* _The request_
Extract every line of the listing below, keeping each one unchanged and in its original order.

* Start *

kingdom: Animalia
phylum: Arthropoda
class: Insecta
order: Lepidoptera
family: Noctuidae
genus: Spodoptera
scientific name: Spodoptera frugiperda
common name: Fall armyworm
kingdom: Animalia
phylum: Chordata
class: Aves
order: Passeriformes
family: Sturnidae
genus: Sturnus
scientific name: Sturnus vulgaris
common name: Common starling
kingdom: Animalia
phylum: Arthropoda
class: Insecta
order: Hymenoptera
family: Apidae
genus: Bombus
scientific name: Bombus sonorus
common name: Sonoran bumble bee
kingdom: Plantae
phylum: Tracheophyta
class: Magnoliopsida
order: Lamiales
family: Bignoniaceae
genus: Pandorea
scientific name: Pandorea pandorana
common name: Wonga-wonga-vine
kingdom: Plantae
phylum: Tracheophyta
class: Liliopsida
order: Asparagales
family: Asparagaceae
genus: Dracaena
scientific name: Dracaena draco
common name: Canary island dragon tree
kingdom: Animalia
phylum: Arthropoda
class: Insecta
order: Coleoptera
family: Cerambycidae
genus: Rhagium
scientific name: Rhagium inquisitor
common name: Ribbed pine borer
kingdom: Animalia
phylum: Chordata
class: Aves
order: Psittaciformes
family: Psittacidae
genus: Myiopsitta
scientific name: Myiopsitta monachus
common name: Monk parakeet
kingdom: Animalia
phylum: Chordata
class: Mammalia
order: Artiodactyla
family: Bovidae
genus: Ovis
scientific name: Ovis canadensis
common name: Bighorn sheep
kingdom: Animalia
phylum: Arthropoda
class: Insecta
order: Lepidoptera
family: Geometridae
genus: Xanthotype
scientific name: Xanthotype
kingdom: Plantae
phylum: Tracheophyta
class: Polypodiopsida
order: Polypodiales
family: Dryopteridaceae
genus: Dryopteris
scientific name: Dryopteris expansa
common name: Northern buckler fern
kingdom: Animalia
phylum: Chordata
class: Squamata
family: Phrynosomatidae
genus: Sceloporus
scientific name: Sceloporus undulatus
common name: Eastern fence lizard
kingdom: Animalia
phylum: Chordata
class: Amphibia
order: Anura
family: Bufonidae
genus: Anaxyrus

* End *

* _Task answer_
kingdom: Animalia
phylum: Arthropoda
class: Insecta
order: Lepidoptera
family: Noctuidae
genus: Spodoptera
scientific name: Spodoptera frugiperda
common name: Fall armyworm
kingdom: Animalia
phylum: Chordata
class: Aves
order: Passeriformes
family: Sturnidae
genus: Sturnus
scientific name: Sturnus vulgaris
common name: Common starling
kingdom: Animalia
phylum: Arthropoda
class: Insecta
order: Hymenoptera
family: Apidae
genus: Bombus
scientific name: Bombus sonorus
common name: Sonoran bumble bee
kingdom: Plantae
phylum: Tracheophyta
class: Magnoliopsida
order: Lamiales
family: Bignoniaceae
genus: Pandorea
scientific name: Pandorea pandorana
common name: Wonga-wonga-vine
kingdom: Plantae
phylum: Tracheophyta
class: Liliopsida
order: Asparagales
family: Asparagaceae
genus: Dracaena
scientific name: Dracaena draco
common name: Canary island dragon tree
kingdom: Animalia
phylum: Arthropoda
class: Insecta
order: Coleoptera
family: Cerambycidae
genus: Rhagium
scientific name: Rhagium inquisitor
common name: Ribbed pine borer
kingdom: Animalia
phylum: Chordata
class: Aves
order: Psittaciformes
family: Psittacidae
genus: Myiopsitta
scientific name: Myiopsitta monachus
common name: Monk parakeet
kingdom: Animalia
phylum: Chordata
class: Mammalia
order: Artiodactyla
family: Bovidae
genus: Ovis
scientific name: Ovis canadensis
common name: Bighorn sheep
kingdom: Animalia
phylum: Arthropoda
class: Insecta
order: Lepidoptera
family: Geometridae
genus: Xanthotype
scientific name: Xanthotype
kingdom: Plantae
phylum: Tracheophyta
class: Polypodiopsida
order: Polypodiales
family: Dryopteridaceae
genus: Dryopteris
scientific name: Dryopteris expansa
common name: Northern buckler fern
kingdom: Animalia
phylum: Chordata
class: Squamata
family: Phrynosomatidae
genus: Sceloporus
scientific name: Sceloporus undulatus
common name: Eastern fence lizard
kingdom: Animalia
phylum: Chordata
class: Amphibia
order: Anura
family: Bufonidae
genus: Anaxyrus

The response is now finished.